A Sprightly Dance
This week, the Literary Corner goes musical. Here's a page from the 1709 edition of John Playford's The Dancing Master, a song-and-dance manual that ran into multiple editions in the 17th and 18th centuries. You will look in vain for instructions on the Charleston or Boogaloo, but you can find out how to dance the Roger de Coverley, and the tune and dance for Henry VIII's 'Green Sleeves and Pudding Pies' in in there. Also 'Lillibulero'. Pretty cool.

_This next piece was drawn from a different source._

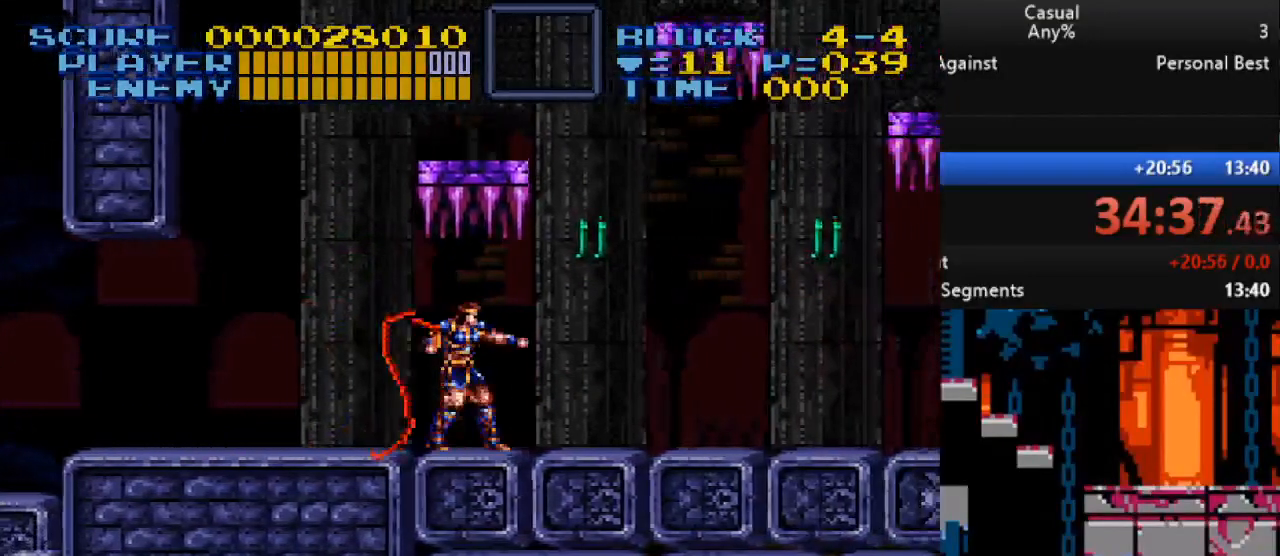
{"buttons": [], "events": [[33, "DPAD_RIGHT", "up"], [50, "DPAD_RIGHT", "down"], [150, "DPAD_UP", "up"], [217, "Y", "up"], [417, "DPAD_RIGHT", "up"]]}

I had trouble finding this tune for a couple of reasons. For one thing, all my sources insisted that it was called 'Royal Oak'. I clicked through every single page of the book three times (OCR search doesn't work in the 18th Century) before I found out it was also called 'the 29th of May'. It would have been a snap if I'd known my history better: the 29th of May was the day of the Restoration of Charles II (of blessed memory).
The musicologists insist that this tune is also used for 'All Things Bright and Beautiful'. I can sort of hear it if I squint my ears. I must be too easily distracted by rhythm and ornamentation. Here's the version I started with: a modern arrangement by Michael Helman, called 'Rondeau on "Royal Oak"'. Warning: cute bunny alert.
It's nice to know that old tunes never die.